The aspect I want to concentrate on in this story is Rebekah putting the skins of the kids of the goats on Jacob's hands and neck, which contributes crucially to Jacob successfully deceiving his father. Are we meant to believe this ? that Esau's hairiness was so like the kids' skin it would fool Isaac. What if Isaac felt Jacob's ankles ? We are not meant to believe that donning the kids' skin really happened or really succeeded, we are meant to accept it as a device that makes the story work. The point of the story is not its literal truth but, among other things, what it tells us about the relationships in this family, and how if you are clever about it sometimes you can use cunning and trickery to get what you want: which may seem odd lessons compared to what we would expect from a religious text, but on the other hand it's part of what makes these stories in Genesis so enduring. Jacob has already given evidence of his cunning by getting Esau to cede his birth right to him by making it the price of a meal when Esau was starving (Genesis 25.29-34), which Esau laments in v.36 above.
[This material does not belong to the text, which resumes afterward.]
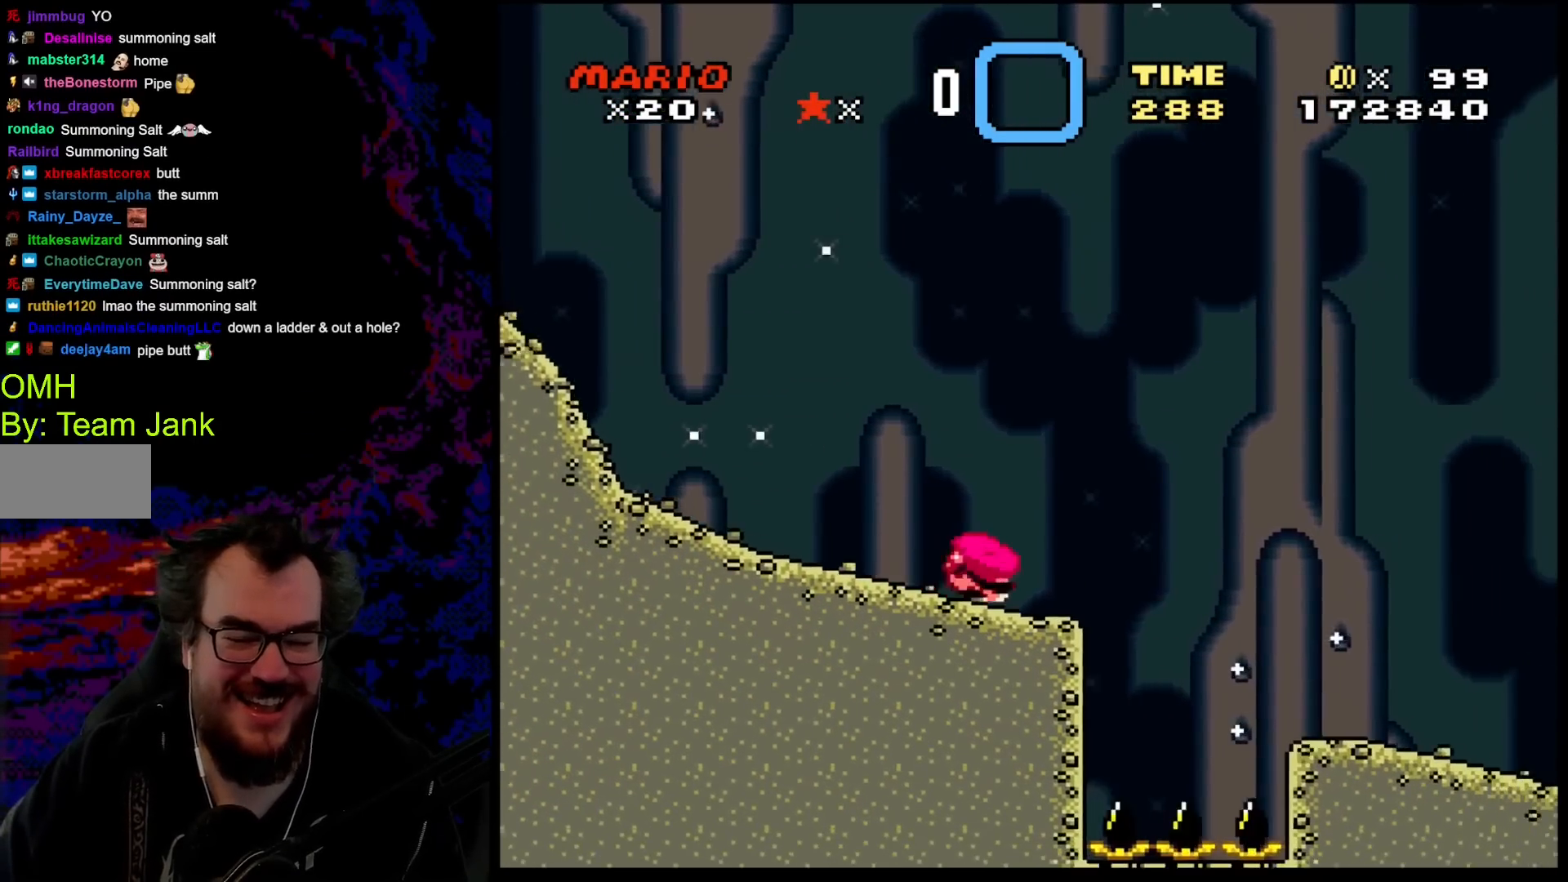
{"buttons": ["B", "Y"], "events": [[183, "B", "down"]]}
I want to further illustrate this point about things that we accept to make the story work with two incidents close together in the Odyssey. These are from book 9 where Odysseus describes the adventures of himself and his crew in the cave of Polyphemus the Cyclops. The two incidents are Odysseus fooling Polyphemus by telling him his name is Nobody, and him and the crew escaping by clinging to the underside of rams. It is interesting to note that when Odysseus and his crew first enter Polyphemus' cave, the Cyclops is away, and his companions quite reasonably urge Odysseus to steal the cheeses, come back and steal the lambs and the kids, then get away while they can. But Odysseus determines they will await the Cyclops' return (Bk.9, 252-9). If he did not, there wouldn't be the subsequent story. This is motivated by Odysseus wanting to see what guest gifts he will get from the Cyclops, and perhaps an inference we can draw that Odysseus does not realise until it happens that Polyphemus will block the cave entrance with a massive stone and trap them, or how savage he is. The guest gift motive is quite a flimsy one in my opinion – however the flimsiness of the motive doesn’t matter because it is not interesting, noticed or remembered: I wouldn't have seen it if I wasn't looking really hard; the listener or reader doesn’t care; what is interesting is our hero and the crew trapped in the cave, what perils they face in there and how do they get out.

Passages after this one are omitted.